Schön, mal was Gutes sagen zu dürfen. Weil etwas gut ist. Dieser „Tatort“ zum Beispiel, der sich an ganz vielen Punkten den Genregesetzen widersetzt, der anstrengt, ohne anstrengend zu sein, der den Zuschauer fordert und gerade dadurch packt. Der Grund dafür heißt Dominik Graf.

Der Regisseur hat schon mehrfach den „Tatort“ bereichert und außergewöhnliche Filme entstehen lassen, wo es so leicht ist, Dutzendware abzuliefern. Siehe Ludwigshafen. Graf hat seinen eigenen Kopf, und er hat den großen Namen, der es ihm erlaubt, die Dinge ein bisschen anders zu handhaben.

Das beginnt schon damit, dass Graf einen eigenen Vorspann kreiert. Über wuselnde München-Bilder setzt er die Gesichter der Handelnden, und auch auf die erste Leiche muss man ein wenig warten. Es blitzen Szenen auf von Bürgerprotesten gegen Bauvorhaben, es riecht nach Korruption, nach dem Elend der Mieter, nach der Skrupellosigkeit der Bauherren. Aber das ist nicht alles. Irgendwann geht die Geschichte weit zurück in dunkle Tage, irgendwann macht sie auch einen Schlenker in Ivo Batics Heimat und lässt ungute Gefühle aufkommen.

Im Mittelpunkt steht derweil eine Traditionsvilla, die auf wackeligem Grund gebaut wurde. Der Hang am Haus könnte ins Rutschen geraten, sagt ein Bauarbeiter, aber da sind die Insassen längst auf der schiefen Bahn. Der Sohn einer einstigen Zirkusprinzessin wird tot in einer Baugrube gefunden, und eine dubiose Eventmanagerin schwebt durch die Handlung wie ein Zwerg in David-Lynch-Filmen. Verwirrung ist auf jeden Fall gestiftet, der Rest ergibt sich.

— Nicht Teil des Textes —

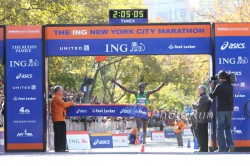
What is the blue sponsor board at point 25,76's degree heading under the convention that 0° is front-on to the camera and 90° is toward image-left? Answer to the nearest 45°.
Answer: approximately 0°

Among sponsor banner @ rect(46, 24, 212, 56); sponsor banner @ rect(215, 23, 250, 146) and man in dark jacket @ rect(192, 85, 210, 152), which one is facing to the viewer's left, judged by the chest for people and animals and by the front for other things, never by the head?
the man in dark jacket

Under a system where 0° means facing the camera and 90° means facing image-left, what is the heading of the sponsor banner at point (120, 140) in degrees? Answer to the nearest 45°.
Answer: approximately 0°

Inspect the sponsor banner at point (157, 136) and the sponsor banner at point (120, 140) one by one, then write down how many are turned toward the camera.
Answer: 2

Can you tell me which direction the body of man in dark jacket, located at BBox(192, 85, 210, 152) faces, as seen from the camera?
to the viewer's left

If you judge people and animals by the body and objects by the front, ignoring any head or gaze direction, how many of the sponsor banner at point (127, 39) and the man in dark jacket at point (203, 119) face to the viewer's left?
1
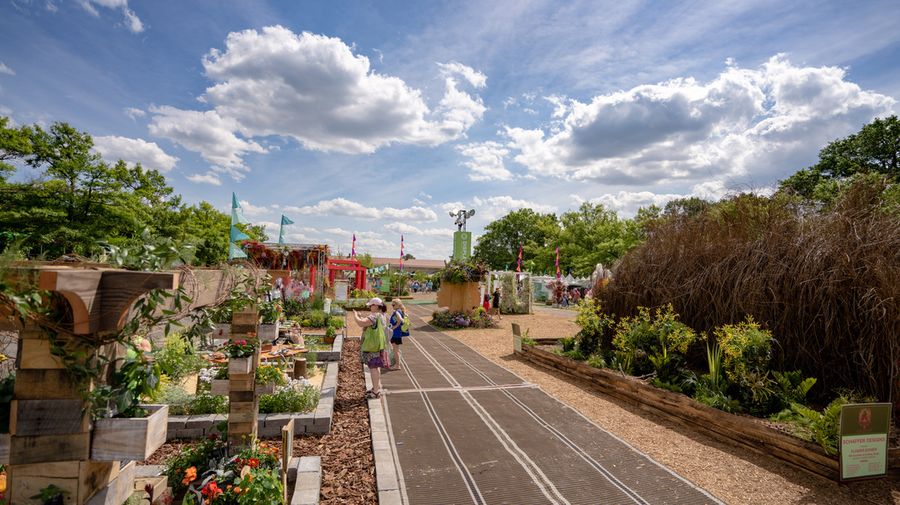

„Herrschaftszeiten, warum haben wir nicht wieder mal so’n richtig simplen Fall“, raunzen die Kommissare irgendwann, aber da stecken sie bereits mitten drin. So viele Erzählfäden liegen aus, dass Ivo Batic und Franz Leitmayr rasch der Kopf schwirrt. Sie sind in diesem Fall weniger ein Duo als vielmehr zwei Soloermittler, die beide auf ihre Art sehr besondere Erlebnisse haben.

Das beginnt schon früh, als Leitmayr sich von einem nicht ganz aktuellen Navi durch die Straßen Münchens führen lässt und nicht dorthin kommt, wo er hinwill. „Hier sind überall Baustellen. Was ist denn hier los?“, grantelt er beim Scheitern. Das hat Symbolkraft, das steht für die Schwierigkeit, das Ziel nicht aus den Augen zu verlieren und vor allem nicht zu sehr auf irgendwelche Stimmen zu hören.

Dazu kommt die Beton gewordene Kulisse des Polizeipräsidiums, die Tristesse und Bürostaub geradezu zu schwitzen scheinen, aber gerade deshalb einen solch formidablen Hintergrund liefert.

Dominik Graf fährt ohnehin schwer was auf bei diesem Film nach einem Buch von Bernd Schwamm. Die Bilder blitzen nur so vorbei. Hier ein hektischer Zoom, dort ein Zeitraffer, abrupte Schnitte dazwischen. Jedem anderen hätte man solch eine Inszenierungsidee um die Ohren geschlagen und das Drehbuch als überladen zur erneuten Bearbeitung zurückgeben. Nicht bei Graf. Bei dem kann man darauf vertrauen, dass etwas wird, dass die übermächtige Bildsprache schon ihren Sinn offenbart. Viel mehr muss man dazu nicht wissen. Der Rest ist die wunderbare Erkenntnis, dass richtig gutes Fernsehen in Deutschland noch geht. Sogar am Sonntagabend.